Si de la Generación del 98 se suele aceptar que la mayoría de sus miembros eran agnósticos (a la vez que tenían una cierta fascinación a la hora de cuestionarse por Dios), de la Generación del 27 se da por hecho que su relación con la trascendencia fue bastante menos significativa. Sin embargo, basta volver la mirada a dos de sus más destacados integrantes para encontrar fogonazos de una potente espiritualidad.
Este sentir lo encarna perfectamente Federico García Lorca, siendo el poeta granadino tal vez el primero de todos los escritores de este colectivo en cuanto a capacidad de adentrarse en el alma humana. En muchas de sus obras (‘La Casa de Bernarda Alba’ es el exponente más claro) cargó contra el falso casticismo que, desde una moral vacía y caduca, enjaulaba y oprimía lo más genuinamente autentico de cada individuo.
Un Dios “pequeñito”
Pero, independietemente de esta crítica social de la que no escapaba (ni mucho menos) la Iglesia, nos encontramos en varios fragmentos lorquianos con referencias a Dios tan bellas como esta de ‘Yerma’: “Debía haber Dios, aunque fuera pequeñito, para que mandara rayos contra los hombres de simiente podrida que encharcan la alegría de los campos”.
Más allá de su obra, queda el testimonio de una carta fechada el 14 de julio de 1929, durante su experiencia en Nueva York. “He asistido –contó entonces– también a oficios religiosos de diferentes religiones. Y he salido dando vivas al portentoso, bellísimo, sin igual catolicismo español”.
“Aun el catolicismo de aquí –proseguía Lorca en su carta– es distinto. Está minado por el protestantismo y tiene esa misma frialdad. Esta mañana fui a ver una misa católica dicha por un inglés. Y ahora veo lo prodigioso que es cualquier cura andaluz diciéndola. Hay un instinto innato de la belleza en el pueblo español y una alta idea de la presencia de Dios en el templo. Ahora comprendo el espectáculo fervoroso, único en el mundo, que es una misa en España. La lentitud, la grandeza, el adorno del altar, la cordialidad en la adoración del Sacramento, el culto a la Virgen, son en España de una absoluta personalidad y de una enorme poesía y belleza”.

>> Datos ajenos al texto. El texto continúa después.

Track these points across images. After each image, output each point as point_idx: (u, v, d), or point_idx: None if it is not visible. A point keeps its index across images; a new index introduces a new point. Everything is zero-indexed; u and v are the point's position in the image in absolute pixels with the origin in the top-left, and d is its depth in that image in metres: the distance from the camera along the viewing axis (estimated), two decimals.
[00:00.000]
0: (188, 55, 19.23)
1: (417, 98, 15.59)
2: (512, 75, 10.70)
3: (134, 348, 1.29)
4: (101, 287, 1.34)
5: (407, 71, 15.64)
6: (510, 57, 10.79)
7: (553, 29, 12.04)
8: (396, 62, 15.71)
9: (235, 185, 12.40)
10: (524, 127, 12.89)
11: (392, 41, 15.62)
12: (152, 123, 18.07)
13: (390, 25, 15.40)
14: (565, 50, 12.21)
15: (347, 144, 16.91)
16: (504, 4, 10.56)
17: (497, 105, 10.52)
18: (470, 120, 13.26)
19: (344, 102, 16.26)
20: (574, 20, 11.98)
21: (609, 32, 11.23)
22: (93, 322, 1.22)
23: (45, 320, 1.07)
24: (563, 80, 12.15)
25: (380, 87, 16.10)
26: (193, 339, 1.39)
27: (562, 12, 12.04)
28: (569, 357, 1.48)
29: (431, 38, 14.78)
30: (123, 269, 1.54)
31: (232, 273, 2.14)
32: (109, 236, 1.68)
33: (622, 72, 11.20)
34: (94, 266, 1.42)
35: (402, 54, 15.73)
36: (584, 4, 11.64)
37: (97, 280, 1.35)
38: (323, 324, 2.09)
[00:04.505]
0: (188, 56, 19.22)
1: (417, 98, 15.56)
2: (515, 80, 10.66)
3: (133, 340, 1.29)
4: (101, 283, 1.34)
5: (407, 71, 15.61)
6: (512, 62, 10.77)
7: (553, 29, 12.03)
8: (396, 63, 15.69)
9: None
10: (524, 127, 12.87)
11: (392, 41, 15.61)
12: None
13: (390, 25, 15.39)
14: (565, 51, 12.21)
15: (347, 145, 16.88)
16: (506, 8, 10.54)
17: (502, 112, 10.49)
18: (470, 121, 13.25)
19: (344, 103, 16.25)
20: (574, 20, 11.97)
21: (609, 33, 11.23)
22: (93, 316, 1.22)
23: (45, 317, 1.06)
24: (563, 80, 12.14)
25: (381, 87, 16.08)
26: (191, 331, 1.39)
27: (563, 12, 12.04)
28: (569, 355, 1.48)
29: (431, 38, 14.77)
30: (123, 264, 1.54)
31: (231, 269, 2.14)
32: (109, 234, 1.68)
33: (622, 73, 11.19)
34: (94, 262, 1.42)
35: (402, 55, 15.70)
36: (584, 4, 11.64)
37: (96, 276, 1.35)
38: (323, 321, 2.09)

Mucho más que un anticlerical
Si bien Lorca jamás fue católico, ni mucho menos se puede asegurar que lo espiritual le dejara indiferente. Lo mismo se puede decir de Miguel Hernández (a quien muchos no incluyen en la Generación del 27). Se conoce mucho más su fase de adscripción al comunismo y su vehemente beligerancia contra la Iglesia institucional (que no contra el corazón de la fe, Jesús de Nazaret), pero no puede olvidarse al primer Miguel Hernández, ese joven pastor que empezaba a hacerse un nombre a través del círculo católico encabezado en Orihuale por Ramón Sijé (a quien le dedicaría su impresionante ‘Elegía’ en el momento de su temprana muerte).
En esos inicios, nos encontramos con un Miguel Hernández que describía la Eucaristía como “producto de la tierra, símbolo en el que nos unimos con lo divino”.
En el poema ‘Eclipse Celestial’ la describía, si cabe, de un modo aún más luminoso: “Una nube, redondo y puro obstáculo, / para mirarte encuentro: / sin errores de gallos, / eclipse de los cielos. / Tu luz en una umbría de blancura: / los que ven, no te vemos: / ¡mucho mejor!, a oscuras, / ¡la fe!, te ven los ciegos. (…) Enigma, enigma: ¡enigma! / descubierto, escondido. / ¡Oh sacerdote; danos, puro, Aquello, / favor de sí otorgado! / ¿Guardas, fiel, el Secreto / que mantienen tus manos?”.